Ia berkata, ‘Waktu itu aku memang lapar sangat dan ingin menyenangakan hatimu.  Namun, Allah memberi pertolongan kepadaku serta memberi isyarat khusus sehingga makanan yang diragukan kehalalannya tidak kuasa melewati tenggorokanku. Sementara jemariku tiada berkenan menyentuhnya. Aku telah berusaha sekuat daya upaya menelannya, tetapi tetap saja sia-sia.”

Menengok sepenggal kisah di atas, kita akan maklum bahwasanya kelebihan yang melekat di diri Al-Muhasibi ini merujuk pada arti nama aslinya yaitu Al-Harits – seorang penjaga. Allah senantiasa melindungi dan menjaga dirinya dari arah manapun, segala sesuatu yang belum jelas statusnya (syubhat) atau kehalalannya masih dipertanyakan.

Kali lain diceritakan, saking begitu kuatnya dalam bermuhasabah diri, sehingga dari arah inilah julukan Al-Muhasibi itu muncul. Ia pula berkata, “Bagiku, siapapun saja tidak bisa disebut sebagai ahli muhasabah apabila belum mampu mengamalkan kesepuluh kiat ini.”

Pertama, tidak pernah bersumpah atas nama Allah baik dalam keadaan benar atau bohong, baik secara sengaja dan lupa sekalipun. Kedua, mencegah diri dari laku bohong. Ketiga, meninggalkan sikap tidak menepati janji; sekiranya mampu, supaya menepatinya. Akan tetapi, apabila tidak kuasa jangan pernah mengadakan janji.

Keempat, menanggalkan sikap mengutuk apabila melihat suatu bentuk kezaliman. Kelima, jangan pernah mendoakan orang yang telah berbuat buruk kepadamu baik ucapan maupun perbuatan.

Keenam, berhenti memberikan kesaksian atas kekafiran, kesyirikan atau kemunafikan sesorang. Sikap ini termasuk rahmat dan belas kasih padanya serta jadi jalan untuk berada jauh dari murka Allah swt. Ketujuh, meninggalkan segala jenis laku maksiat baik yang zahir dan batin. Kedelapan, berhenti mengeluh atau sambat karena seseorang baik sedikit atau pun banyak. Kesembilan, berhenti tamak pada manusia dan jangan pernah berharap pada mereka.

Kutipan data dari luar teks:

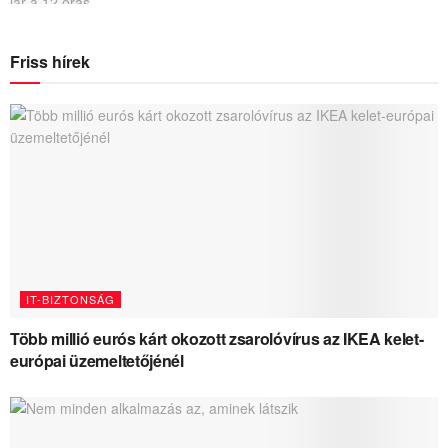
Friss hírek
IT-BIZTONSÁG
Több millió eurós kárt okozott zsarolóvírus az IKEA kelet-
európai üzemeltetőjénél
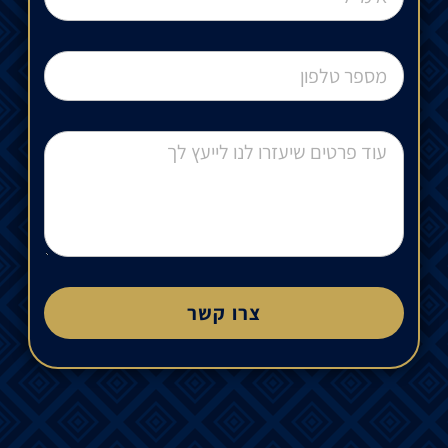
צרו קשר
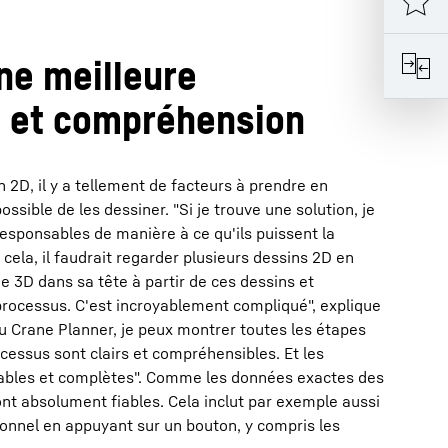
ne meilleure
n et compréhension
 2D, il y a tellement de facteurs à prendre en
ssible de les dessiner. "Si je trouve une solution, je
responsables de manière à ce qu'ils puissent la
cela, il faudrait regarder plusieurs dessins 2D en
3D dans sa tête à partir de ces dessins et
rocessus. C'est incroyablement compliqué", explique
u Crane Planner, je peux montrer toutes les étapes
ocessus sont clairs et compréhensibles. Et les
iables et complètes". Comme les données exactes des
nt absolument fiables. Cela inclut par exemple aussi
ionnel en appuyant sur un bouton, y compris les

Kesepuluh, tidak melihat diri sendiri lebih utama daripada siapapun dan jangan punya keyakinan diri sendiri lebih baik dibandingkan orang lain karena nasib akhir seseorang tidak ada yang tahu. Jika sekarang kamu termasuk calon ahli surga (bahagia), boleh jadi kamu bisa celaka pada akhir hidupmu. Dan begitu juga sebaliknya, jika kamu termasuk ahli neraka (celaka), boleh jadi di akhir hidupmu kamu jadi golongan yang bahagia.

Sebagaimana firman Allah berikut ini:

Hai orang-orang yang beriman, janganlah sekumpulan orang laki-laki merendahkan kumpulan yang lain, boleh jadi yang ditertawakan itu lebih baik dari mereka. Dan jangan pula sekumpulan perempuan merendahkan kumpulan lainnya, boleh jadi yang direndahkan itu lebih baik….” (QS Al-Hujurat Ayat 11).